El acuerdo significa además un nuevo ataque al federalismo. Esto es así no sólo porque los gobernadores aceptaron una importante centralización de fondos en la provincia de Buenos Aires, sino porque aceptaron resignar sus demandas judiciales contra Nación. San Luis, con un fallo firme en la Corte Suprema, es la única provincia que no firmó.
Pierden los jubilados
Como explicamos en Vamos! Nº109, la nueva fórmula de actualización de haberes jubilatorios que presentó el gobierno para ser aprobada por el Congreso implica un ajuste de 100 mil millones de pesos. Esta precisa estimación había sido ya publicada por el propio FMI –que propuso el cambio– pero es reafirmado también por los medios oficialistas (Clarín, 20/11). Como las AUH también dependen de este cálculo, se agrega otro ajuste de 50 mil millones por este rubro. (Ver recuadro: Proyecto de ajuste previsional)

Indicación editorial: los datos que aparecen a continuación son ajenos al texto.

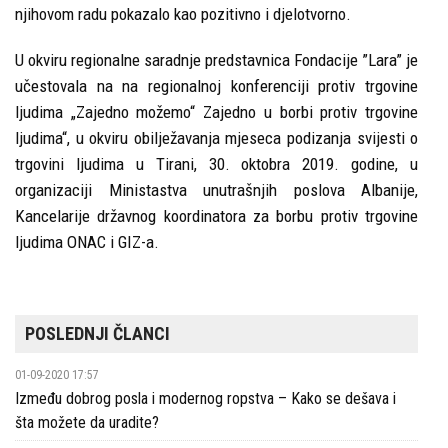
njihovom radu pokazalo kao pozitivno i djelotvorno.
U okviru regionalne saradnje predstavnica Fondacije ”Lara” je
učestovala na na regionalnoj konferenciji protiv trgovine
ljudima „Zajedno možemo“ Zajedno u borbi protiv trgovine
ljudima“, u okviru obilježavanja mjeseca podizanja svijesti o
trgovini ljudima u Tirani, 30. oktobra 2019. godine, u
organizaciji Ministastva unutrašnjih poslova Albanije,
Kancelarije državnog koordinatora za borbu protiv trgovine
ljudima ONAC i GIZ-a.
POSLEDNJI ČLANCI
01-09-2020 17:57
Između dobrog posla i modernog ropstva – Kako se dešava i
šta možete da uradite?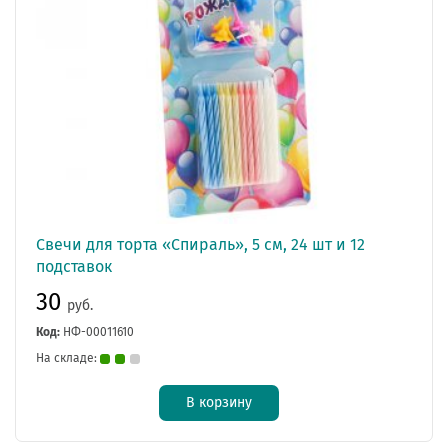
Свечи для торта «Спираль», 5 см, 24 шт и 12
подставок
30
руб.
Код:
НФ-00011610
На складе:
В корзину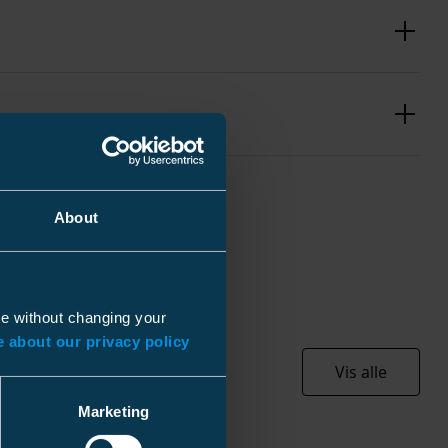
About
4.84 kg
300 mm
ue without changing your
400 mm
 about our privacy policy
1 pce
660 mm
Vis alle
4.865 kg
Marketing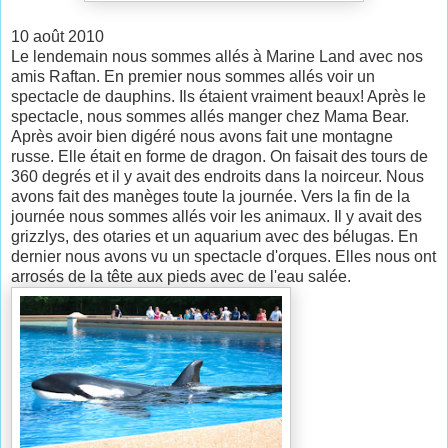
10 août 2010
Le lendemain nous sommes allés à Marine Land avec nos
amis Raftan. En premier nous sommes allés voir un
spectacle de dauphins. Ils étaient vraiment beaux! Après le
spectacle, nous sommes allés manger chez Mama Bear.
Après avoir bien digéré nous avons fait une montagne
russe. Elle était en forme de dragon. On faisait des tours de
360 degrés et il y avait des endroits dans la noirceur. Nous
avons fait des manèges toute la journée. Vers la fin de la
journée nous sommes allés voir les animaux. Il y avait des
grizzlys, des otaries et un aquarium avec des bélugas. En
dernier nous avons vu un spectacle d'orques. Elles nous ont
arrosés de la tête aux pieds avec de l'eau salée.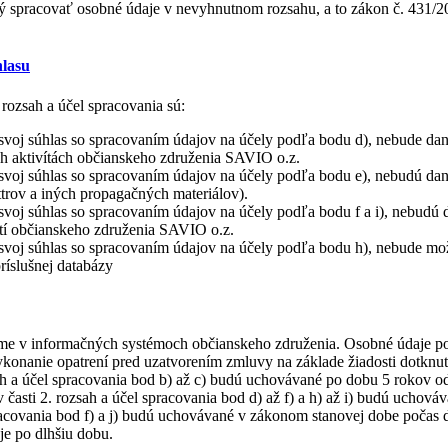
ý spracovať osobné údaje v nevyhnutnom rozsahu, a to zákon č. 431/20
hlasu
rozsah a účel spracovania sú:
o svoj súhlas so spracovaním údajov na účely podľa bodu d), nebude 
ch aktivítách občianskeho združenia SAVIO o.z.
svoj súhlas so spracovaním údajov na účely podľa bodu e), nebudú dane
trov a iných propagačných materiálov).
svoj súhlas so spracovaním údajov na účely podľa bodu f a i), nebudú 
stí občianskeho združenia SAVIO o.z.
svoj súhlas so spracovaním údajov na účely podľa bodu h), nebude možn
ríslušnej databázy
me v informačných systémoch občianskeho združenia. Osobné údaje posk
konanie opatrení pred uzatvorením zmluvy na základe žiadosti dotknut
ah a účel spracovania bod b) až c) budú uchovávané po dobu 5 rokov 
časti 2. rozsah a účel spracovania bod d) až f) a h) až i) budú uchová
acovania bod f) a j) budú uchovávané v zákonom stanovej dobe počas de
je po dlhšiu dobu.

Así se cubre la baja de ingresos a la ANSES producto de la baja de las contribuciones patronales establecida en la reforma tributaria. Lo otro que también se cubre de esta forma es la derogación del artículo 104 de la Ley de Impuestos a las Ganancias, que destinaba a la ANSES el 20% de ese impuesto. Es cierto que el Impuesto al Cheque pasaría a ser destinado íntegramente a la ANSES; pero esto es mucho menos que lo que se le quita por Ganancias.
Más plata para Buenos Aires
El artículo 104 de la ley mencionada es el que había creado el Fondo del Conurbano Bonaerense con el 10% del Impuesto a las Ganancias. Sin embargo, establecía un tope de 650 millones de pesos, distribuyéndose el resto de ese 10% entre las demás provincias. Como ese tope nunca fue actualizado, derivó en la demanda judicial de la provincia de Buenos Aires. La sola derogación de este artículo significa entonces unos 20 mil millones de pesos más para esta provincia por año. A eso deben sumarse las transferencias especiales establecidas en los incisos e) y f) del título “Compensaciones a provincias” del acuerdo firmado por presidente y gobernadores. De este modo se llegan a 45 mil millones extras en 2018 y 65 en 2019.

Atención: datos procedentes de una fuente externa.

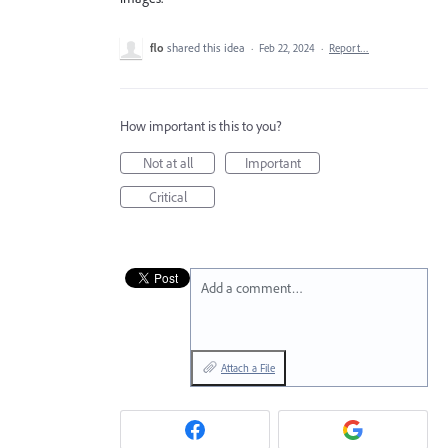
flo
shared this idea
·
Feb 22, 2024
·
Report…
How important is this to you?
Not at all
Important
Critical
Add a comment…
Attach a File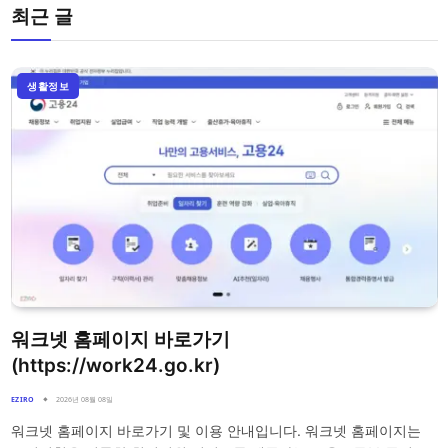
최근 글
생활정보
워크넷 홈페이지 바로가기
(https://work24.go.kr)
EZIRO
2026년 08월 08일
워크넷 홈페이지 바로가기 및 이용 안내입니다. 워크넷 홈페이지는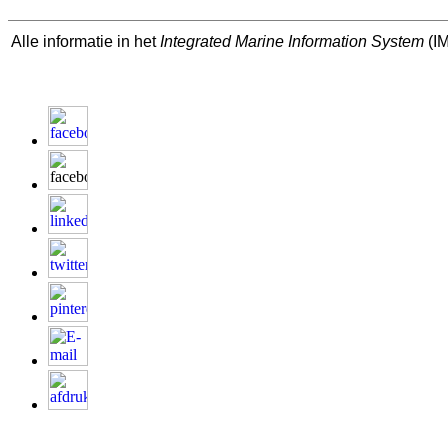
Alle informatie in het
Integrated Marine Information System
(IM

Para que las provincias acompañen –y ante las inciertas perspectivas de sus demandas judiciales– el gobierno nacional se comprometió a compensarlas por esos 20 mil millones (que dejarían de distribuirse entre las mismas) con transferencias automáticas destinadas a infraestructura (inciso a) del título mencionado). Además se emitirían bonos a 11 años para ser distribuidos entre las provincias “que aprueben el consenso” (exceptuando provincia de Buenos Aires). Con este toma y daca –basado en el salario diferido de los jubilados–, las 23 provincias firmantes pactan desistir de sus demandas. Pero la entrega de los gobernadores no es sólo esto.
Ajuste fiscal e impositivo
Además de lograr el apoyo al ajuste previsional, el gobierno comprometió a los gobernadores para una “Ley de Responsabilidad Fiscal”. Esto implica más ajuste en los estados provinciales, como comprometerse a no aumentar el gasto público en términos reales (ver Puntos principales). Pero también los ha comprometido en acompañar la Reforma Tributaria. Más allá de lo complejo de esta reforma desarrollada en un proyecto de 220 páginas, significa importantes beneficios impositivos para los monopolios y terratenientes como la baja de las contribuciones patronales.